_Task_
Copy out precisely the line that holds "pinky tip: (106, 190)" and all the lines following it in the data, up to and including the last one, and no others.

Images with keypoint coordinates
########################################
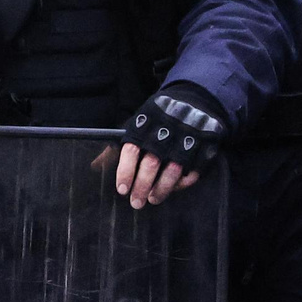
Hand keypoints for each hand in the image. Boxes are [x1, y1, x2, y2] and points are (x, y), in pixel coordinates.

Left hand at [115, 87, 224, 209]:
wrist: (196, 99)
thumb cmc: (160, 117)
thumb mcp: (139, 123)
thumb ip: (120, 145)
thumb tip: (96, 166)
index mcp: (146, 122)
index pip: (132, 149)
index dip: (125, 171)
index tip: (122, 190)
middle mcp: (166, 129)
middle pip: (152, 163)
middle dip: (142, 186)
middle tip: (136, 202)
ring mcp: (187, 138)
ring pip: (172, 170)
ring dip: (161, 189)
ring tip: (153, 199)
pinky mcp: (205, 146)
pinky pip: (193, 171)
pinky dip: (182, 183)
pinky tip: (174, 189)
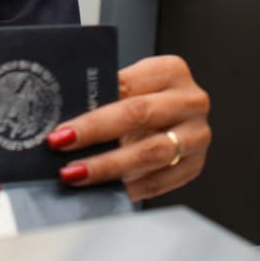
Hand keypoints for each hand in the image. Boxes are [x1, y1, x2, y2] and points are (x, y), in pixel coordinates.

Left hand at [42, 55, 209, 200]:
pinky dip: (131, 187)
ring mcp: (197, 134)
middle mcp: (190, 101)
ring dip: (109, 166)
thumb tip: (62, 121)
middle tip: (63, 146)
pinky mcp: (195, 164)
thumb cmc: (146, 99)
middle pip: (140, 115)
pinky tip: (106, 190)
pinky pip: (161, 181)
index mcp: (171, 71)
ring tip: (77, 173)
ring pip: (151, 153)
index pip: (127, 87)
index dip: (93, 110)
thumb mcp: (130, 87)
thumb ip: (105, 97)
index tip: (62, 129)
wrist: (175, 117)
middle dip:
########################################
_Exercise response_
pinky tip: (106, 190)
pinky pip: (161, 181)
index mcp: (171, 71)
ring tip: (77, 173)
ring pip: (151, 153)
index pip: (127, 87)
index dip: (93, 110)
thumb mcp: (130, 87)
thumb ip: (105, 97)
index tip: (62, 129)
wrist: (175, 117)
middle dip:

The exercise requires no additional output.